German police closing the border to Denmark at Frøslev on Monday. Photo: Claus Fisker/Scanpix
Only those with a valid reason for travel, like cross-border commuters and delivery drivers, are allowed through, officials said. German citizens and people with a residency permit will be allowed to return to the country.
German Interior Minister Horst Seehofer announced the measure at a press conference on Sunday evening, along with closures to Germany's borders with Austria, France, Luxembourg and Switzerland.
“The spread of the coronavirus is progressing quickly and aggressively…one of the most important measures will be to cut off the chain of infection,” he told reporters as he announced the new border controls.
The measures took effect in Denmark from 8am, Danish state broadcaster DR said, although it reported very little traffic queuing to cross the border in the direction of Germany.
In a press release, the Danish police said that the border would be closed to Germany for an initial 10 days.
They said the closure was being coordinated with the new Danish border controls, with border crossings allowed only at Kruså, Frøslev and Sæd. The German police are responsible for handling the task.
Those “without a significant reason to travel” and those suspected of having been infected with the virus will not be allowed to cross the affected borders, Seehofer said.
Henrik Frandsen, the mayor of Tønder, a Danish border town, said that although the closure was temporary, it would be still be difficult for the region, especially as it comes at a time when the town was set to celebrate the 100th anniversary of the referendum which saw Northern Schleswig return to Danish rule.
“Everyone had been looking forward to a fantastic celebration of the reunion year. Right now a lot of that is on standby. It is very unfortunate,” he told DR.

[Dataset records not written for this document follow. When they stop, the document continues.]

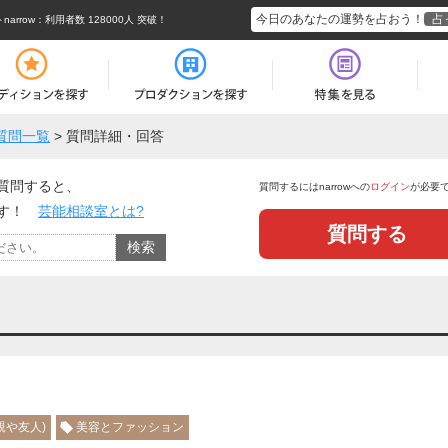
今日のあなたの運勢を占おう！
占
rrow
：利用者数 128000人 突破！
質問一覧
>
質問詳細・回答
質問すると、
質問するにはnarrowへの
ログイン
が必要
ます！
芸能相談室とは?
質問する
親や友人)
美容とファッション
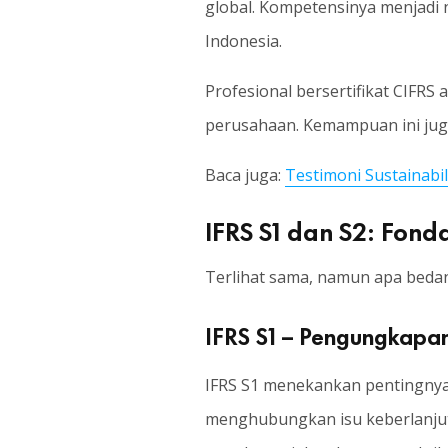
global. Kompetensinya menjadi n
Indonesia.
Profesional bersertifikat CIFRS
perusahaan. Kemampuan ini juga
Baca juga:
Testimoni Sustainabil
IFRS S1 dan S2: Fond
Terlihat sama, namun apa bedan
IFRS S1 – Pengungkapa
IFRS S1 menekankan pentingnya d
menghubungkan isu keberlanjuta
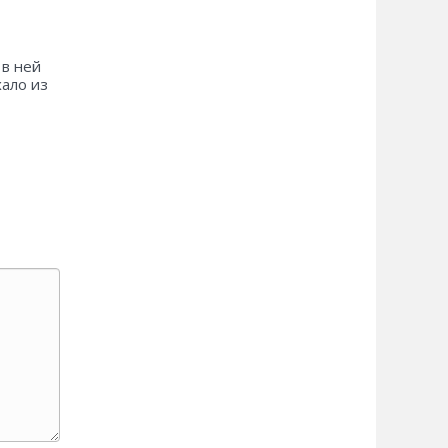
 в ней
хало из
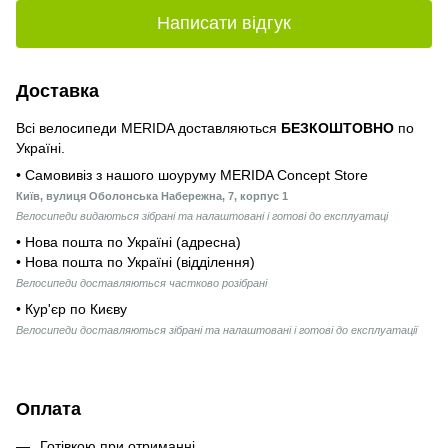
Написати відгук
Доставка
Всі велосипеди MERIDA доставляються
БЕЗКОШТОВНО
по
Україні.
• Самовивіз з нашого шоуруму MERIDA Concept Store
Київ, вулиця Оболонська Набережна, 7, корпус 1
Велосипеди видаються зібрані та налаштовані і готові до експлуатаці
• Нова пошта по Україні (адресна)
• Нова пошта по Україні (відділення)
Велосипеди доставляються частково розібрані
• Кур'єр по Києву
Велосипеди доставляються зібрані та налаштовані і готові до експлуатації
Оплата
Готівкою при отриманні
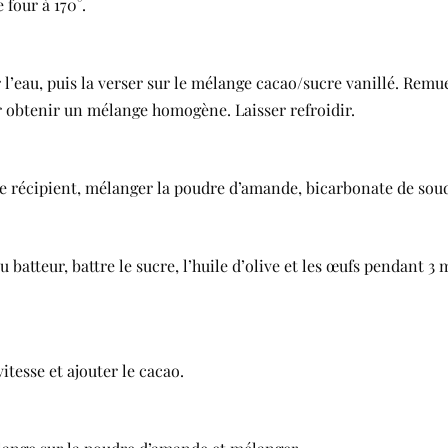
e four à 170°.
r l’eau, puis la verser sur le mélange cacao/sucre vanillé. Remue
r obtenir un mélange homogène. Laisser refroidir.
e récipient, mélanger la poudre d’amande, bicarbonate de soud
u batteur, battre le sucre, l’huile d’olive et les œufs pendant 3
itesse et ajouter le cacao.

Germany's decision came two days after Danish Prime Minister Mette Frederiksen on Friday announced that the border would be closed in the other direction.
The Danish border closure shares many of the same exceptions, with goods, medicines and working commuters all able to continue passing back and forth.
The move came as Denmark on Sunday night reported its third death due to the virus. The latest official figures from Saturday morning put the total number of registered infections at 864, of whom 28 are hospitalised and two in intensive care.